Repeat, word for word, each of the records shown below, without their pictures.

● **Records shown**:
════════════════════
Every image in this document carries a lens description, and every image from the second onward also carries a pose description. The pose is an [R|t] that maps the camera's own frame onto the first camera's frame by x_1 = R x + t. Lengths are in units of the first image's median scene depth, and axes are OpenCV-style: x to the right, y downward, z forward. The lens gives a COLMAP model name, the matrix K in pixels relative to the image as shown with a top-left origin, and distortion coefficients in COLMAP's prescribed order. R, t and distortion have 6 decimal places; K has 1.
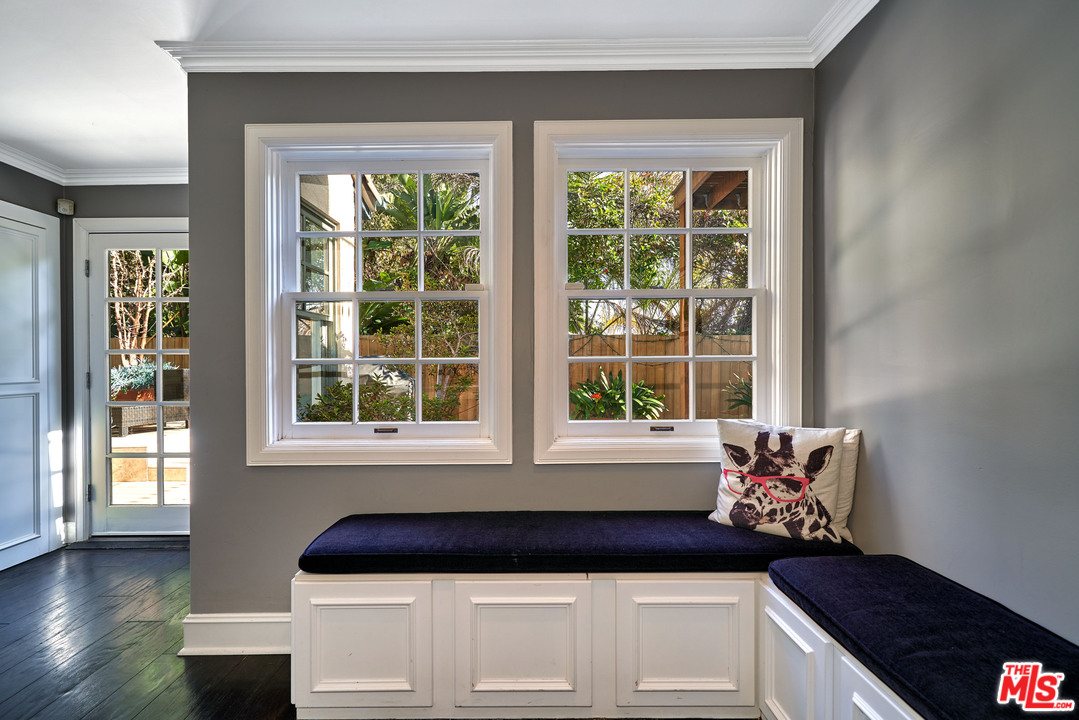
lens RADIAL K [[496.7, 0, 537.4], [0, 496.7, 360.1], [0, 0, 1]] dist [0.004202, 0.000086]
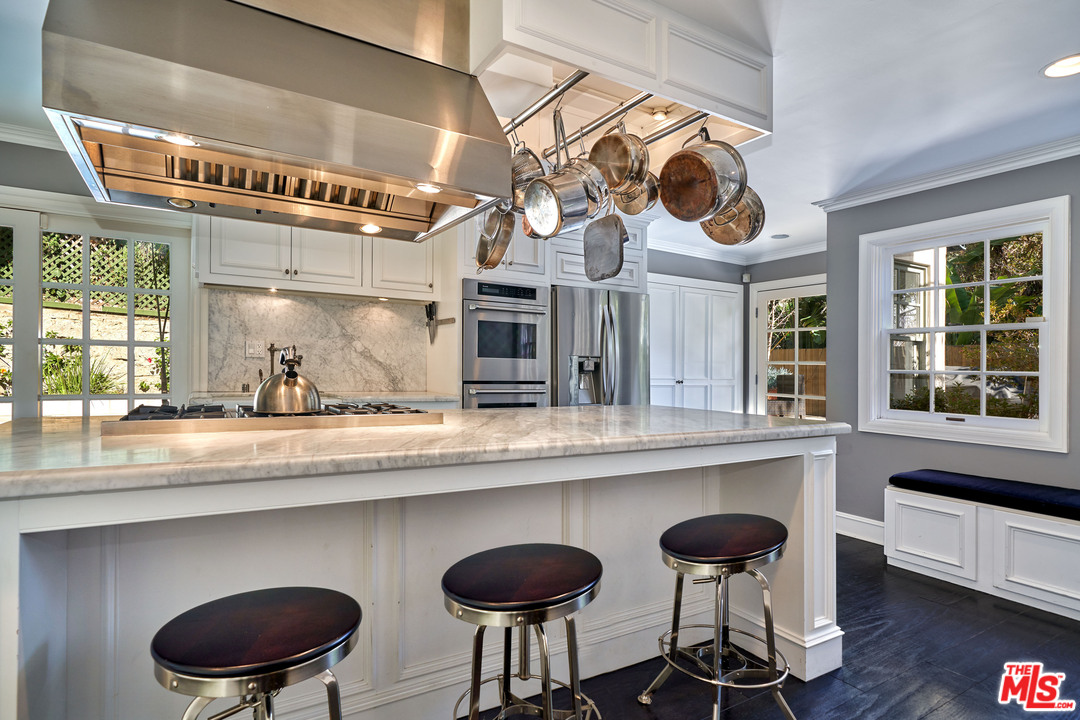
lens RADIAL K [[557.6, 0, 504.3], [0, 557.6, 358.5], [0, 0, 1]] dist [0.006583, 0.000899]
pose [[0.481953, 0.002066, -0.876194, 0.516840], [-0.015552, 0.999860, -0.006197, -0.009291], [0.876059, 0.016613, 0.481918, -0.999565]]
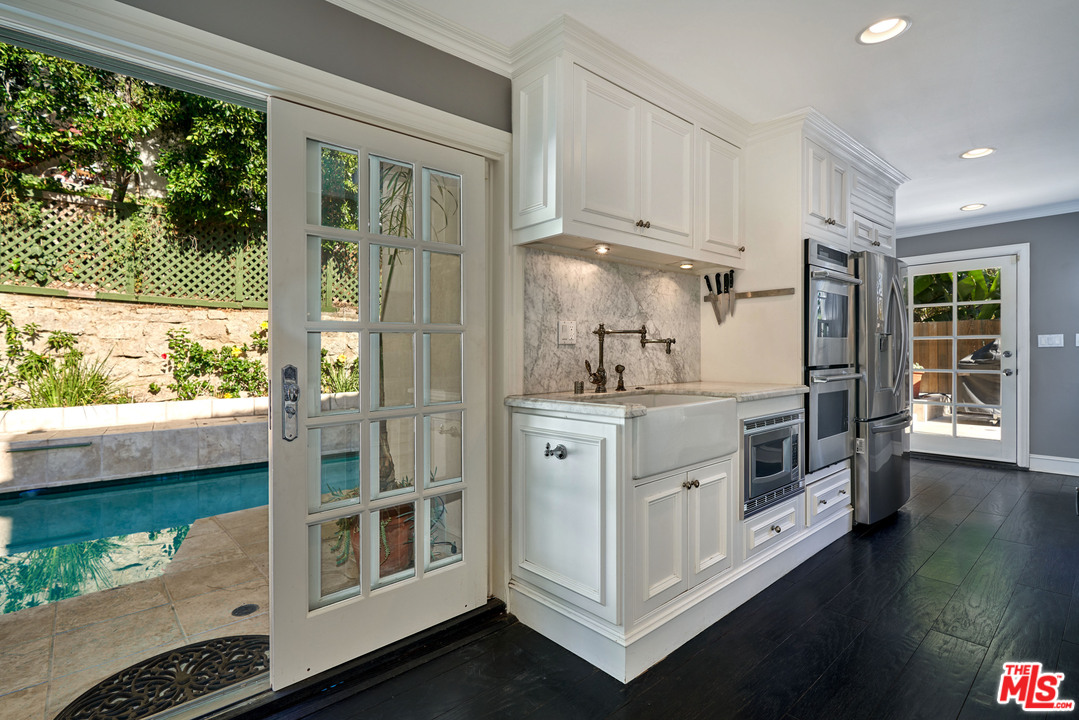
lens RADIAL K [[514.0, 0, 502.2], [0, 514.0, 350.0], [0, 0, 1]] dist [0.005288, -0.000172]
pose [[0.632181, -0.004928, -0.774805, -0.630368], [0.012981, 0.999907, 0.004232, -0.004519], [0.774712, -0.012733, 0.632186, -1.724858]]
════════════════════
● **Exercise response**:
Every image in this document carries a lens description, and every image from the second onward also carries a pose description. The pose is an [R|t] that maps the camera's own frame onto the first camera's frame by x_1 = R x + t. Lengths are in units of the first image's median scene depth, and axes are OpenCV-style: x to the right, y downward, z forward. The lens gives a COLMAP model name, the matrix K in pixels relative to the image as shown with a top-left origin, and distortion coefficients in COLMAP's prescribed order. R, t and distortion have 6 decimal places; K has 1.
lens RADIAL K [[496.7, 0, 537.4], [0, 496.7, 360.1], [0, 0, 1]] dist [0.004202, 0.000086]
lens RADIAL K [[557.6, 0, 504.3], [0, 557.6, 358.5], [0, 0, 1]] dist [0.006583, 0.000899]
pose [[0.481953, 0.002066, -0.876194, 0.516840], [-0.015552, 0.999860, -0.006197, -0.009291], [0.876059, 0.016613, 0.481918, -0.999565]]
lens RADIAL K [[514.0, 0, 502.2], [0, 514.0, 350.0], [0, 0, 1]] dist [0.005288, -0.000172]
pose [[0.632181, -0.004928, -0.774805, -0.630368], [0.012981, 0.999907, 0.004232, -0.004519], [0.774712, -0.012733, 0.632186, -1.724858]]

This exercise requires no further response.